Pixel coordinate listings
===

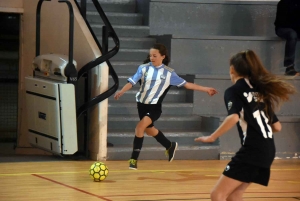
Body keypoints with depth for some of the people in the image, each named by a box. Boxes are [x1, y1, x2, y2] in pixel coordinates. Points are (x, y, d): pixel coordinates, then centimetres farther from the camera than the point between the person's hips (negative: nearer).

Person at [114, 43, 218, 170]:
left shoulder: (169, 73, -7)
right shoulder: (144, 68, -6)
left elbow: (185, 84, 0)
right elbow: (132, 82, -13)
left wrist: (205, 89, 0)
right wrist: (121, 91, -32)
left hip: (155, 107, -4)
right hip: (142, 104, 4)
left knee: (140, 127, -23)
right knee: (148, 129, 20)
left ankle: (134, 159, -15)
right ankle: (170, 146, 46)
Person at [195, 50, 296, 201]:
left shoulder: (233, 91, -2)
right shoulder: (259, 91, 19)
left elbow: (234, 118, -22)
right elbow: (277, 126, 18)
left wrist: (211, 137, -14)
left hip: (252, 150, -8)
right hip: (267, 151, 8)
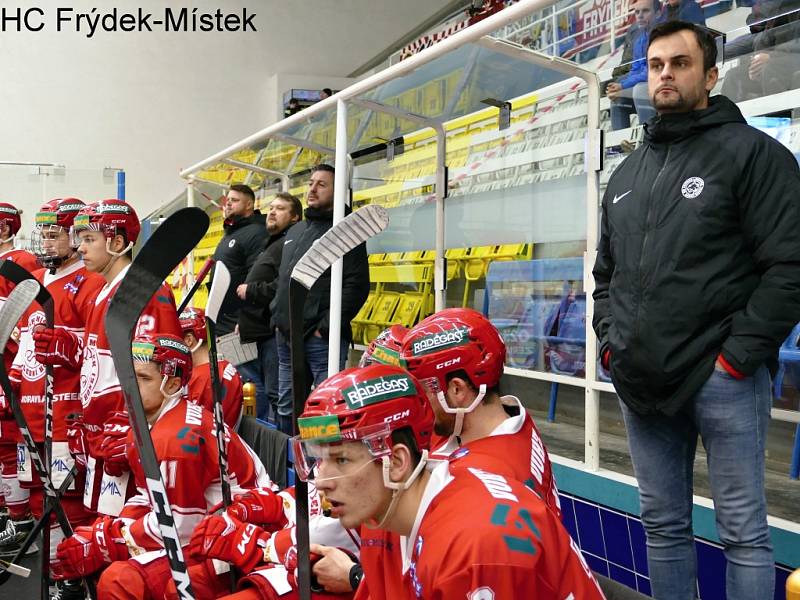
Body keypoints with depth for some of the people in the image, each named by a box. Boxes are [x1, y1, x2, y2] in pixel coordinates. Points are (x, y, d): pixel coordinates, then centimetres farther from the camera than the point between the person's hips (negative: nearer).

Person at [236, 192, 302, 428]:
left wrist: (251, 290, -13)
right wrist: (246, 321, 18)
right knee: (264, 394, 16)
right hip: (263, 332, 11)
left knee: (278, 396, -9)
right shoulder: (270, 245, 24)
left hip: (277, 332, -11)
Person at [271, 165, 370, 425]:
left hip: (321, 338, -8)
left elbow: (356, 285, -13)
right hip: (286, 337, 8)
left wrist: (327, 327, -17)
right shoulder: (295, 230, 21)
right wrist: (278, 317, 16)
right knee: (287, 409, 14)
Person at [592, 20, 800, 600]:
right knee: (663, 524, 14)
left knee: (742, 529, 3)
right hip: (641, 379, 6)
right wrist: (610, 340, 10)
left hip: (721, 375, -6)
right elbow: (605, 271, 24)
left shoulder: (752, 152, -3)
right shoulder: (627, 174, 17)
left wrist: (739, 354, -15)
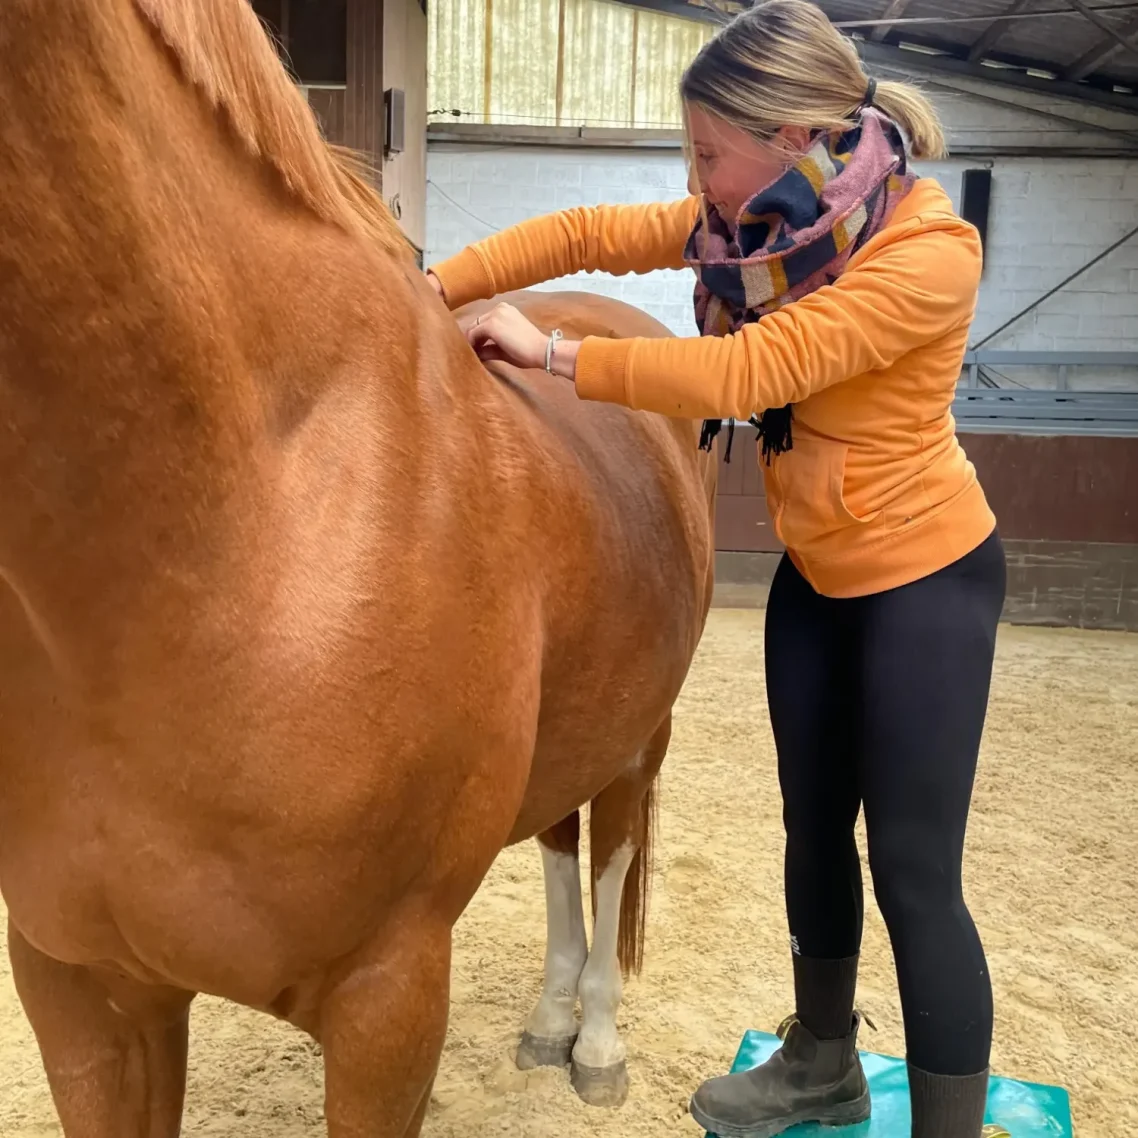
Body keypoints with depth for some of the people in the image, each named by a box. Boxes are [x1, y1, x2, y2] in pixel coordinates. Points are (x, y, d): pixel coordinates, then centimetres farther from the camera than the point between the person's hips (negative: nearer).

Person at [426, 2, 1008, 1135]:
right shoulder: (759, 217, -3)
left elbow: (741, 373, -32)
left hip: (924, 578, -7)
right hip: (813, 574, 7)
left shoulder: (929, 252, -24)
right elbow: (586, 234, -4)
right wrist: (434, 291, -15)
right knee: (814, 824, 17)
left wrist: (553, 354, -24)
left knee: (913, 871, -3)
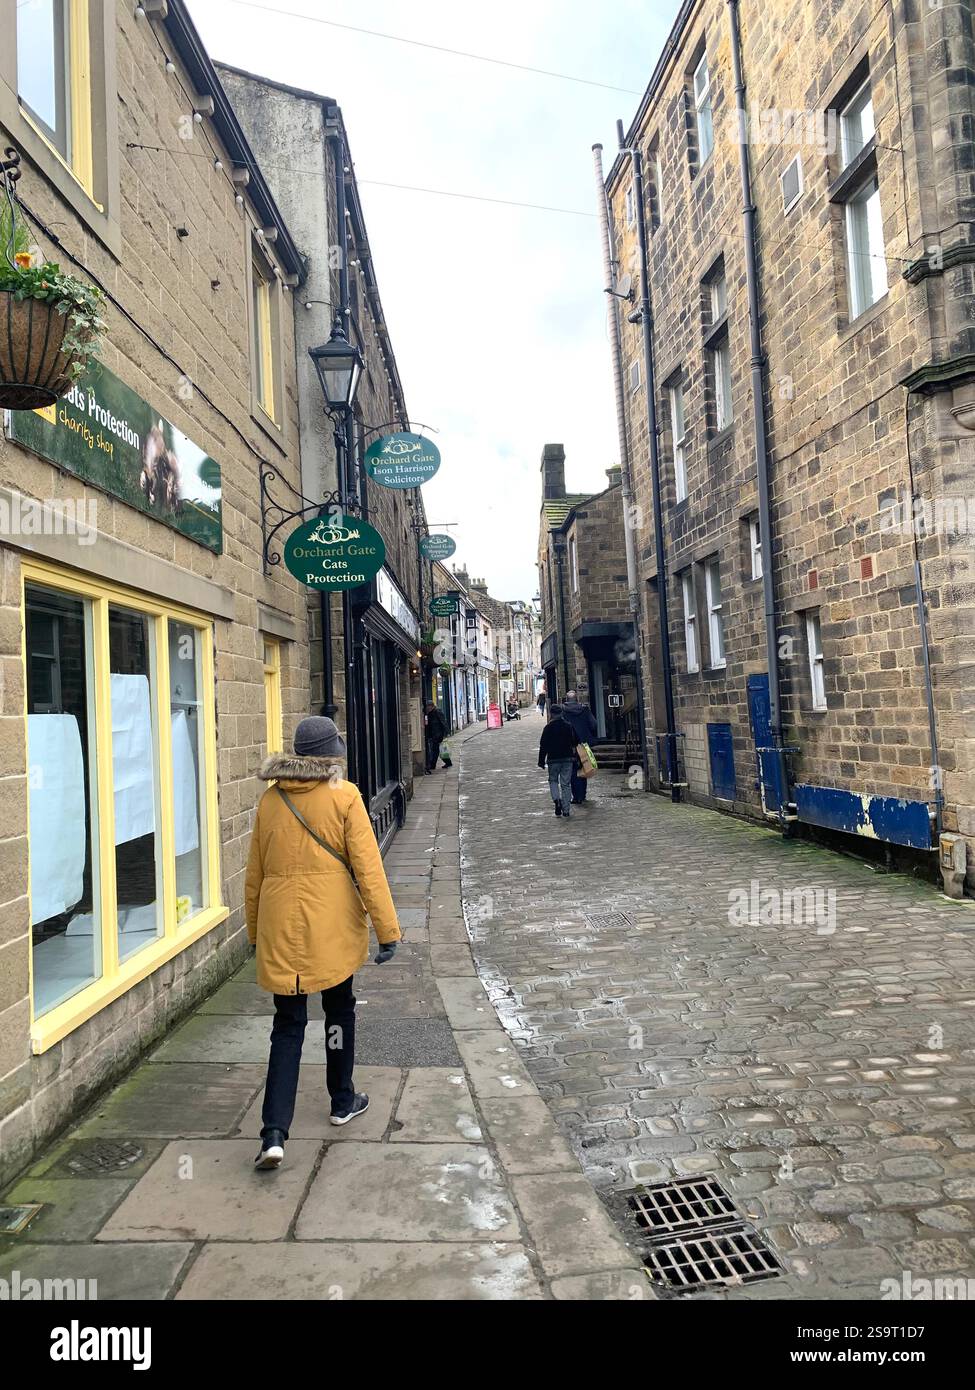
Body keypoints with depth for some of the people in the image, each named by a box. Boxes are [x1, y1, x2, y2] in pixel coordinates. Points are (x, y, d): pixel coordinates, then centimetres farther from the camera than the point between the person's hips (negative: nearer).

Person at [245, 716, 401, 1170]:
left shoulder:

===

:: WHAT NEEDS TO BE DONE ::
Copy out nothing but the lines from the beginning of the records through the one that contains "right hip: (142, 104, 4)". Skip the pictures.

:: ANSWER BOX ::
Body keypoints with depth for some of the people in the image, each named by a box. Boxes are [x1, y1, x2, y2] in pixel coordinates. Points are (x, y, d): pixel coordinates, then centimetres farther from the camera than the point between the person's hips (negative: nearer).

Person at [114, 43, 218, 170]:
left shoulder: (169, 73, -7)
right shoulder: (144, 68, -6)
left elbow: (185, 84, 0)
right elbow: (132, 82, -13)
left wrist: (205, 89, 0)
right wrist: (121, 91, -32)
left hip: (155, 107, -4)
right hip: (142, 104, 4)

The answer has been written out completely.